While there are 2 legal processes to pursue an earlier effective date, there are several legal theories that can be used in those processes. Here are 2 of the most common legal theories to argue for an Earlier Effective Date in a VA Disability Compensation Claim.
In a previous post, Chris Attig talked about the only 2 legal processes through which a Veteran can raise a claim for an Earlier Effective Date.
While there are 2 legal processes to pursue an earlier effective date, there are several legal theories that can be used in those processes. Here are 2 of the most common legal theories to argue for an Earlier Effective Date in a VA Disability Compensation Claim.
- Reopen your claim, and prove service connection, based on military service records or service medical treatment records.
This is one that the VA hates. Here’s how it works.
You, the VA, or any third party discovers service records or service medical records that were not previously included in the VA C-File. 38 CFR 3.156(c) requires that the VA reconsider any previously denied claim to which those records might apply.
If those records lead to a grant of service-connection for a previously denied claim (even if finally adjudicated), then 38 CFR 3.156(c)(2) contains the following requirement:
An award made based all or in part on the records identified by paragraph (c)(1) of this section is effective on the date entitlement arose or the date Veterans Affairs received the previously decided claim, whichever is later, or such other date as may be authorized by the provisions of this part applicable to the previously decided claim.
The VA hates 3.156(c). In fact, they commonly “overlook” this basis for an earlier effective date when Veterans find new military service records or military treatment service records. - Show that the VA should have granted an earlier claim date based on the “implicit denial” doctrine. sThe VA doesn’t have to go digging through your C-file to find every viable claim. However, if a claim is “reasonably raised” by the record, then the VA’s failure to address it could be considered an “implicit denial” of that claim
Here’s how that might work.- A Vietnam era Veteran who served at NKP in Thailand files a claim for service-connection due to Agent Orange exposure.
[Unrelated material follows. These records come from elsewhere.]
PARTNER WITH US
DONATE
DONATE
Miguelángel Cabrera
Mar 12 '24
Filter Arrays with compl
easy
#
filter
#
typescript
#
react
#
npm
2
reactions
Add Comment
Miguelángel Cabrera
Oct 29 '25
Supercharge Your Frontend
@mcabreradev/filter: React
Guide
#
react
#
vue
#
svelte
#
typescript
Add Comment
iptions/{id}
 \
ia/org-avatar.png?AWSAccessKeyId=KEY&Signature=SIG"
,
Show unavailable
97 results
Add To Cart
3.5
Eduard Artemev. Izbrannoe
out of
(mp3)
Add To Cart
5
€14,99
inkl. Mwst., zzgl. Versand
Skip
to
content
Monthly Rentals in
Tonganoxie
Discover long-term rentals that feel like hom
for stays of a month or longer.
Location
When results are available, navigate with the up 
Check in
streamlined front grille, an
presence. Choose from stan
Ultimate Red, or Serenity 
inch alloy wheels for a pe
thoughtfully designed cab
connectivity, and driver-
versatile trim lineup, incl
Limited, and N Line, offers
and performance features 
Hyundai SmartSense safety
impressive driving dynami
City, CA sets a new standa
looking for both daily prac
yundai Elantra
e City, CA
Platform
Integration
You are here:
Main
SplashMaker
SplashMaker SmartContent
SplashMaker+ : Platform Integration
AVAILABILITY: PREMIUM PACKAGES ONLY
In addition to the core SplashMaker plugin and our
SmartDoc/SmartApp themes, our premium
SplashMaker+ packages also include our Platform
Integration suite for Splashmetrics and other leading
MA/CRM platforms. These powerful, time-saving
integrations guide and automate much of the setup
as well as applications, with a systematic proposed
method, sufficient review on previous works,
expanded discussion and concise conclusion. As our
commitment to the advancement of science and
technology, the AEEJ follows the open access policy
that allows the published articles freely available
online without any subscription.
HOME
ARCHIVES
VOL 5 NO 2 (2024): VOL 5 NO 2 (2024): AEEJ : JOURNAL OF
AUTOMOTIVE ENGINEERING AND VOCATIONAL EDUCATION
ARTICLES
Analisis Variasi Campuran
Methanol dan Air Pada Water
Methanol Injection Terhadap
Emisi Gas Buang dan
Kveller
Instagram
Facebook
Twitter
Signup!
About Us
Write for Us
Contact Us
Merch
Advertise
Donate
- He tells the VA that he has Diabetes Mellitus Type II.
- To confirm the diagnosis of Diabetes, the VA receives medical records from the Veteran’s treating physician.
The treating physician’s records are replete with diagnoses of an ischemic heart disease.
However, in the ratings decision, the VA fails to address the ischemic heart disease, even while granting Service-Connection for the Diabetes based on Agent Orange Exposure.
A claim like this might be “reasonably raised” by the record. In fact this scenario occurs very frequently.
While granting one claim, the VA turns a blind eye to a fairly obvious claim in the record that the Veteran may or may not have specifically asked for. Most commonly this occurs with secondary conditions – conditions that the medical record clearly indicates are caused by the service-connected condition.
This happens because the bureaucrats deciding VA claims have little or no medical knowledge or training, and are punished for thinking outside the box.
The BVA and the CAVC are going to look at a couple factors in analyzing the implicit denial doctrine: relatedness of the claims, the timing of the claims, whether the ratings decision (or other adjudication of the Veterans Benefits claim) refers to the condition in a way that suggests it was denied, and whether the Veteran was represented or acting pro-se.
Remember, there are only 2 paths to an Earlier Effective Date – a CUE claim (or a Motion to Revise the Effective Date based on Clear and Unmistakeable Error), and as a legal basis in a current and pending appeal.